First peace talks with a left-wing president
It is the sixth attempt for talks – but for the first time with a left-wing government, which is supported by the social movements. This argument, which is often used, is now no longer used by the guerrillas. Also, the current delegations can pick up where they left off in Havana, Cuba. Analysts agree, however, that negotiations will be more difficult than with the FARC guerrillas. Because the “National Liberation Army” is not organized as hierarchically as the FARC. Political seizure of power is not their aim – you cannot entice them with seats in parliament.
The ELN is said to have over 2,500 fighters. Together with other groups, it has exploited the power vacuum left by the FARC guerrillas. The guerrillas are notorious for kidnappings and attacks on oil pipelines, but also for drug trafficking. The people on the Pacific coast and in the border region with Venezuela are particularly hard hit by their fighting with other armed groups. They have high hopes for the talks.
That they started in Venezuela is important – and only possible because the new Colombian government has resumed diplomatic relations. The ELN is active in both countries. A recent United Nations report speaks of links between the guerrillas and Nicolas’ Maduro’s government. She denies this. Other guarantee countries are Cuba and Norway; the Catholic Church and the United Nations are accompanying the talks as observers.

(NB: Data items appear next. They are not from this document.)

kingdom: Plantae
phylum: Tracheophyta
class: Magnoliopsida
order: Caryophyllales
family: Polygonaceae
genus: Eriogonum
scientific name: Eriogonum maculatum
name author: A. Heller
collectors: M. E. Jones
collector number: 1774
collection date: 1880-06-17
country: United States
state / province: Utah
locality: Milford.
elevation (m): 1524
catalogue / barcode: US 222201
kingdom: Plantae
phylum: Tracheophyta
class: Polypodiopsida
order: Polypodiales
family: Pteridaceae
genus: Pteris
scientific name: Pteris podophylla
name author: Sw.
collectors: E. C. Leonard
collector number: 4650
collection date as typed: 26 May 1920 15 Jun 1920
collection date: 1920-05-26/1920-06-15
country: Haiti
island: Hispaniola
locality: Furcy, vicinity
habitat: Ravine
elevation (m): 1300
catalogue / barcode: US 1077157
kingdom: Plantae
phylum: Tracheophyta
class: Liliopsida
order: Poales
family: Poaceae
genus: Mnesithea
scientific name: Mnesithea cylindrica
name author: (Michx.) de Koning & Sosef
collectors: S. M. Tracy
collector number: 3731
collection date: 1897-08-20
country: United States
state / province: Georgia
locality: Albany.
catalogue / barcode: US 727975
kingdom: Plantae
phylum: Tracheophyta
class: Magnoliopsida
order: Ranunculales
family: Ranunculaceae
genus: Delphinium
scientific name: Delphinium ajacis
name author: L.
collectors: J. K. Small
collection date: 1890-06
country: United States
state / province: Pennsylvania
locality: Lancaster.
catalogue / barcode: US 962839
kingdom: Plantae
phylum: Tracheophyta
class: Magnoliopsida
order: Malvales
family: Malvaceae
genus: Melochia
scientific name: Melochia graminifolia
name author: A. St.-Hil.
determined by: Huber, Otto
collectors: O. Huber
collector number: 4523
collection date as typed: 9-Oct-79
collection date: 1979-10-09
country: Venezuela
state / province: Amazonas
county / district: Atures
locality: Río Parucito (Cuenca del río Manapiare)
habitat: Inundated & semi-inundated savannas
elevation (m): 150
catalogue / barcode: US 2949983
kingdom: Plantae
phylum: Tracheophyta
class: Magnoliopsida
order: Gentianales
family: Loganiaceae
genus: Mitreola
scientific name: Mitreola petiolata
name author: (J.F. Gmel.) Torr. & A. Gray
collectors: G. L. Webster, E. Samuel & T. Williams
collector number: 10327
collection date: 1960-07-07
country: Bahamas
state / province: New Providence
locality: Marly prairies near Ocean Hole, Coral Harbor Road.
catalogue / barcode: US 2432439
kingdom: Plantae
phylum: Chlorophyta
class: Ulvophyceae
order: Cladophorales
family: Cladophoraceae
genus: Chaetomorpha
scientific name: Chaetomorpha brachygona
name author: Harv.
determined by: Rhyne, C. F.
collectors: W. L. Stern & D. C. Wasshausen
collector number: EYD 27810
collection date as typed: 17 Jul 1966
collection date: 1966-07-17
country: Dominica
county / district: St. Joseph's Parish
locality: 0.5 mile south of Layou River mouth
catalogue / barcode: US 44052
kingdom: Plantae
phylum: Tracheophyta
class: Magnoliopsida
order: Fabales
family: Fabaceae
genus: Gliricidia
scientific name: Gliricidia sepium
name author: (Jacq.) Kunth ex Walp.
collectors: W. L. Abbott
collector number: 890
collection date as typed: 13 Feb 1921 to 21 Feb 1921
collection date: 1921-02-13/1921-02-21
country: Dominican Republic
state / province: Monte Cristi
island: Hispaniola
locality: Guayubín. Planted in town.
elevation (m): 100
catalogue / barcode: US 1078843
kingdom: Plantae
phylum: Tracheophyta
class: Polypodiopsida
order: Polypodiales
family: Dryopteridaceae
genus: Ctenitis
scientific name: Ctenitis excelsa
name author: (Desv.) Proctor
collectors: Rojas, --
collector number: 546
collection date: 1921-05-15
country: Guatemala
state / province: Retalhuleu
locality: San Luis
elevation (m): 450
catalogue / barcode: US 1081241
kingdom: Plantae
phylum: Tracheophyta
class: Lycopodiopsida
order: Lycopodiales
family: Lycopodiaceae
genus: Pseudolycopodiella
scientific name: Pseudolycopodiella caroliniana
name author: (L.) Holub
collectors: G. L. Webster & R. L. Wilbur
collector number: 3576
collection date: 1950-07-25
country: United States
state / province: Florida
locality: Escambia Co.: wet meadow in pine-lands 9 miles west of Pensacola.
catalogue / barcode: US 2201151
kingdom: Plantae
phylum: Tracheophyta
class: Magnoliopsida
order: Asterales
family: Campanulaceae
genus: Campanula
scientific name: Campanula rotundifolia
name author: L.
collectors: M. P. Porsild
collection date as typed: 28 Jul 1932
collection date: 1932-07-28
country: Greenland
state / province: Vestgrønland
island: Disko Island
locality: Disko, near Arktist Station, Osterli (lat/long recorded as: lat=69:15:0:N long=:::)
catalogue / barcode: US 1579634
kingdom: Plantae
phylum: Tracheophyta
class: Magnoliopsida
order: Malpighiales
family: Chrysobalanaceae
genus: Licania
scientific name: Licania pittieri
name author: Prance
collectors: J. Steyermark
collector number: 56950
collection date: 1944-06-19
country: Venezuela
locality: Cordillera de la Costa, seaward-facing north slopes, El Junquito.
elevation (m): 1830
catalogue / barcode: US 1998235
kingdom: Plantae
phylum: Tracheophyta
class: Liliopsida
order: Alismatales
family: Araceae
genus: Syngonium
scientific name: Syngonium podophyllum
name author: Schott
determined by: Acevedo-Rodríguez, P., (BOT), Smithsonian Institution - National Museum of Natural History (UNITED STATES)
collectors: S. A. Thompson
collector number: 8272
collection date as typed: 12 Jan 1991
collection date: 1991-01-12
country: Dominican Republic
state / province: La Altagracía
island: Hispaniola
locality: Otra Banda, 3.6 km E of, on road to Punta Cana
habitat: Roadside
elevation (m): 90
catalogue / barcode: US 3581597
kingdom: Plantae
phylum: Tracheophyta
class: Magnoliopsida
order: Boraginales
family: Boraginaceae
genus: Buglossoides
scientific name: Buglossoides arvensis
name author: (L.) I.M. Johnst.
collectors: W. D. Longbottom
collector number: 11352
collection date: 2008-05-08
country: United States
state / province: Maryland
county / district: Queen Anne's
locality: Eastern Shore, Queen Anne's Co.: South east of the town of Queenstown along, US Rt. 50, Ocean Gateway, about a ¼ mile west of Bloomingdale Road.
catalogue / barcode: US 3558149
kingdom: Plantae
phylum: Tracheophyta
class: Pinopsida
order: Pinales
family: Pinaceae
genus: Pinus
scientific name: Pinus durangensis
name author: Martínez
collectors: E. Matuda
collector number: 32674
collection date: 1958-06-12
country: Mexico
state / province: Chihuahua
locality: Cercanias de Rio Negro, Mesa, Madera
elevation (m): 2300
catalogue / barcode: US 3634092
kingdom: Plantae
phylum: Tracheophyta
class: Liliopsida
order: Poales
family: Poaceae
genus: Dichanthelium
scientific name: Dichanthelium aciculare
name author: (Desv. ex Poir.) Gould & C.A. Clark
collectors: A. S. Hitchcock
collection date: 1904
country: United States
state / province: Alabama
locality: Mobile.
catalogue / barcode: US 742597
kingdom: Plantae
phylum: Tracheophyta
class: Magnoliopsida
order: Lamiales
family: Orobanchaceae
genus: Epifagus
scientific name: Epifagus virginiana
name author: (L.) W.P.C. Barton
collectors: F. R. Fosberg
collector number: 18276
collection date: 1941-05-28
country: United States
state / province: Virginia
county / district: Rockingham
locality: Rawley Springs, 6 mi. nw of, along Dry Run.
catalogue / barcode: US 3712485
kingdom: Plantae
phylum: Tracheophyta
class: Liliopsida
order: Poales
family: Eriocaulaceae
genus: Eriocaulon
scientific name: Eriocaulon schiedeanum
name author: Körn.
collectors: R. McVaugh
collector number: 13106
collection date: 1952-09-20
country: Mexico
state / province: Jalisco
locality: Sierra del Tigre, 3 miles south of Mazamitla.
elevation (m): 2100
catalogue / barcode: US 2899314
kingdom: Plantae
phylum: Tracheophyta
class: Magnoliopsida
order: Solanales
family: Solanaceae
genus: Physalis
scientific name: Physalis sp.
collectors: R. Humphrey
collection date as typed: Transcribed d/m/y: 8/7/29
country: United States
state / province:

The government delegation is headed by Otto Patiño, co-founder of the now-defunct M-19 guerrilla group, to which current President Petro belonged when he was young. Patiño has already taken part in his own guerrillas’ peace talks. The big surprise in the otherwise progressive delegation is José Félix Lafaurie. A few days earlier, President Petro had asked the far-right head of the cattle breeders’ association Fedegan – one of his most bitter opponents in the election campaign and the peace agreement with FARC – to take part. So the clientele of the large landowners is on board.
Unequal land distribution is considered the main cause of the armed conflict in Colombia. The first round of talks is scheduled to end in mid-December.